Voilà qui va un peu rassurer Kessel coté budget en plus de l’assistance du Jolly Club. Maintenant, il reste à parler de la monoplace, et c’est là que survient un problème : la FW03 acheté date de …1974, soit trois ans ! Et vu que cette Williams FW03 initialement née Iso-Marlboro n’était déjà pas une foudre de guerre aux mains de divers pilotes (Arturo Merzario ou Jacques Laffite pour les citer), la voir un minimum compétitive en 1977 relève de l’illusion.
Pour autant, la monoplace initialement conçue par John Clarke sera sensiblement modifiée pour essayer de la rendre au moins dans le coup. Pour cela, Kessel contacte l’ingénieur italien Giacomo Caliri pour les modifications. Au menu : une carrosserie entièrement modifiée, nouveaux radiateurs (installés au niveau des roues avant) et aileron avant redessiné. Coté moteur, ce sera le fameux V8 Ford-Cosworth DFV qui propulsera la machine, comme ce fut le cas quand cette dernière courait sous la bannière de Williams.
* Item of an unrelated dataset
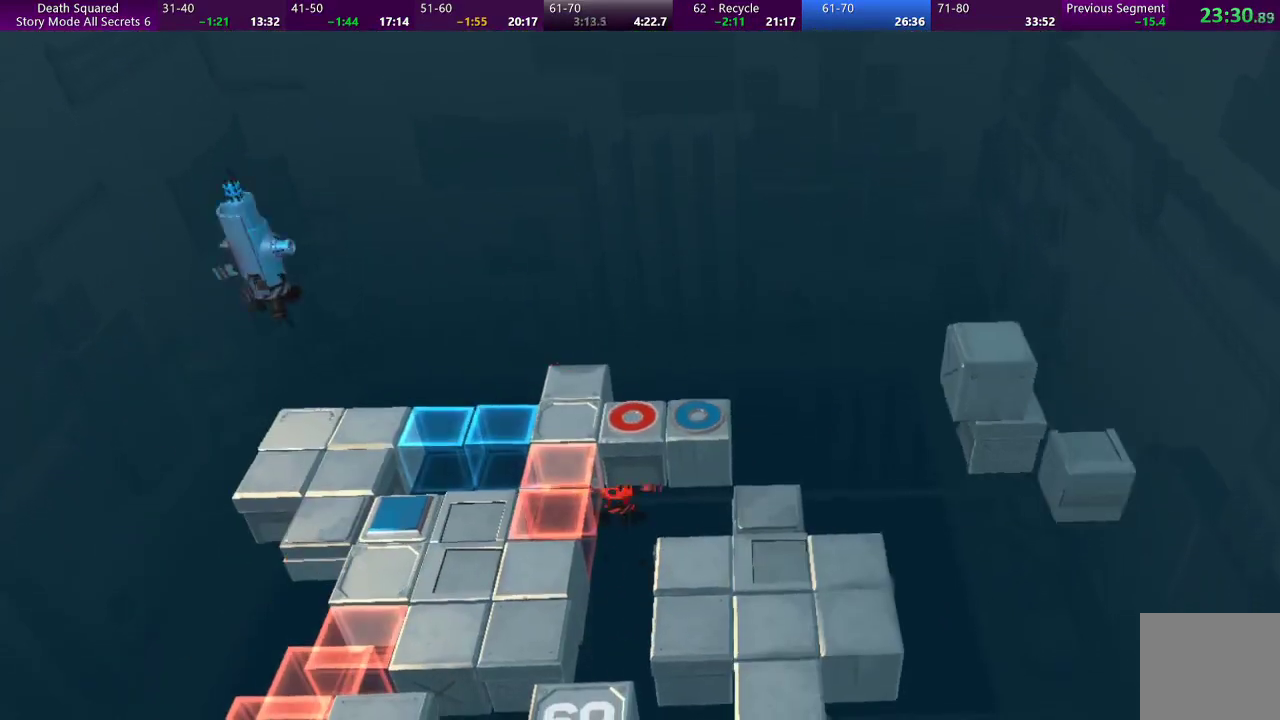
{"buttons": [], "left_stick": "center", "events": []}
Enfin, la voiture s’appellera « Apollon Fly », enlevant toute référence (ou presque) au nom initial de Williams FW03, comme ça, on montre bien aux gens qu’il s’agit d’une monoplace entièrement inédite, mais parmi les spécialistes de l’époque, personne n’est dupe…
Les débuts sont programmés pour le GP de Belgique sur le circuit de Zolder, septième manche du championnat 1977 de F1, en juin. L’équipe Apollon sera engagée sous le nom du Jolly Club Switzerland.
I believe I can't Fly
Et nous voici sur le circuit de Zolder pour voir les débuts d’Apollon, jeune structure montée par Loris Kessel et on espère qu’elle sera dans le coup…ah ben non : elle doit déclarer forfait car l’équipe aurait rencontré des problèmes de transport et ne peut arriver à temps, ou alors la Fly n’était toujours pas prête ou entièrement finalisée, qui sait. Prochaine étape : le circuit Paul-Ricard en France, un mois plus tard. Non, fausse alerte, Apollon n’est toujours pas disponible. Idem en Autriche et au Pays-Bas. Décidément, l’Apollo semble avoir du mal à prendre son envol…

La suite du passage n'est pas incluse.